Moose.. That's what I would drop my money on.. The front and rear bumpers both look nice..


----------



## seth5208 (Mar 20, 2010)

i have a promark and i've had great luck with it and they have awesome customer service.. they called me after a month of owning making sure everything was working the way i expected and if i had any problems to just call which is the only time i've ever bought anything and they have called me before i called them lol also they're very affordable a 2500lb with synthetic rope was like 190 shipped to my house i believe


----------



## southgasoldier (Apr 9, 2010)

lol, thats good stuff skid, I looked into the moose bumpers, they look really good, both front and rear....only one problem I cant seem to find one that is said to fit an 06 750i......they all say 08-09 750i, and 06-09 650i........anybody know if one of those will fit an 06 750? or have an idea to how much modding I would have to do to get it to fit?


----------



## Muleskinner (Apr 24, 2009)

Superwinch is my favorite. Never used a Viper or Gorilla but have found the Superwinch (standard or ATV style) to be a way better winch than Warn.
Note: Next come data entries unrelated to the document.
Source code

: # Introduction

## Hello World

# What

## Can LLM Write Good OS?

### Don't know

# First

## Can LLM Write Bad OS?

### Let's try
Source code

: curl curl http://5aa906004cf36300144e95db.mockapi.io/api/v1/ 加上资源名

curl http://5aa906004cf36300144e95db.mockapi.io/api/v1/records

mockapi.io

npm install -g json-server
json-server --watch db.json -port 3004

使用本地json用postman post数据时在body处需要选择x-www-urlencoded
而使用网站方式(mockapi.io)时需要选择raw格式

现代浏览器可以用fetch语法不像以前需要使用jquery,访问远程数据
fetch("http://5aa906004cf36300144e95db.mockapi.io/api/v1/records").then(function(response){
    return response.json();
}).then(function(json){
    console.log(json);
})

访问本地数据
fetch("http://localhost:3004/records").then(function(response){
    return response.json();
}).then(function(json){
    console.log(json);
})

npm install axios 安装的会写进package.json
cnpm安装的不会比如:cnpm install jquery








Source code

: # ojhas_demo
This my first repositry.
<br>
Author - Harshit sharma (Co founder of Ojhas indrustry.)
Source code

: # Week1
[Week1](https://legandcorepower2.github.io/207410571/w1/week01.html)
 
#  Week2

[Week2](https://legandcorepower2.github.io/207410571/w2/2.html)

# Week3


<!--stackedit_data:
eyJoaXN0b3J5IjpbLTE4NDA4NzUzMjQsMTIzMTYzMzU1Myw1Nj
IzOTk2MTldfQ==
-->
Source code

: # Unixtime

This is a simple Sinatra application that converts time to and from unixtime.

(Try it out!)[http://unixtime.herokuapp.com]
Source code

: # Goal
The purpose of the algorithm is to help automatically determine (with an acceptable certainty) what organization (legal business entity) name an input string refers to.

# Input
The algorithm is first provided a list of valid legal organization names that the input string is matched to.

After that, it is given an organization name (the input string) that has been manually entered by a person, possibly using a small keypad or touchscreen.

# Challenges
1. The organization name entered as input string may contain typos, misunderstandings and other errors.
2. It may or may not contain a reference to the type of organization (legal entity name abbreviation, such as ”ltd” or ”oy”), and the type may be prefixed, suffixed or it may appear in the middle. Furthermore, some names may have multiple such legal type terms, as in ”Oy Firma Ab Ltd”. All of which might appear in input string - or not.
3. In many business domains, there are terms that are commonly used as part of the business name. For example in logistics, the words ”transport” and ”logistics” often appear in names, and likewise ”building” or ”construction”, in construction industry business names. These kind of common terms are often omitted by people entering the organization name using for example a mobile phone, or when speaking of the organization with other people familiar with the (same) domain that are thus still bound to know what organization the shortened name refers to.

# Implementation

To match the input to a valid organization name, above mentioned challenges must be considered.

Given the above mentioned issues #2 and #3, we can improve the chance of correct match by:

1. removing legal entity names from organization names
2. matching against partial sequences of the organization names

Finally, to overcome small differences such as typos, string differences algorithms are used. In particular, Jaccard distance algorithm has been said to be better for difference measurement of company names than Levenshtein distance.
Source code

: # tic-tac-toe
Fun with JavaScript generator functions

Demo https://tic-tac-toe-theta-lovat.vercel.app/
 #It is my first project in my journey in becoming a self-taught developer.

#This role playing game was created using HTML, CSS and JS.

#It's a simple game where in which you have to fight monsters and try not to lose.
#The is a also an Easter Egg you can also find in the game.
Warns burn up under hard use and the brake sucks.


----------



## southgasoldier (Apr 9, 2010)

got me a viper with the amsteel blue rope from motoalliance, thanks for the input.


----------



## duramaxlover (Mar 17, 2010)

i have had all kinds of winches and only 2 worked ive had everything from a warn to a off brand harbor freight winch ill tell u one thing only the off brand winches have worked and a mile marker that my brother has. watch out i think there is a bad thing of contactots in which almost every big winch company uses. they are the little black things i have had a lot of them on diffrent winches and they never worked like i said the mile marker is the only name brond winch we have go and used and never had a problem (nock on wood) and the others just wouldnt pull anything at all it was bad


----------



## Eight (Mar 24, 2010)

I have a warn and viper and have had better luck with the viper.


----------



## southgasoldier (Apr 9, 2010)

motoalliance is good group of people, they gave a military discount and free shipping....saved me a pretty good chunk.


----------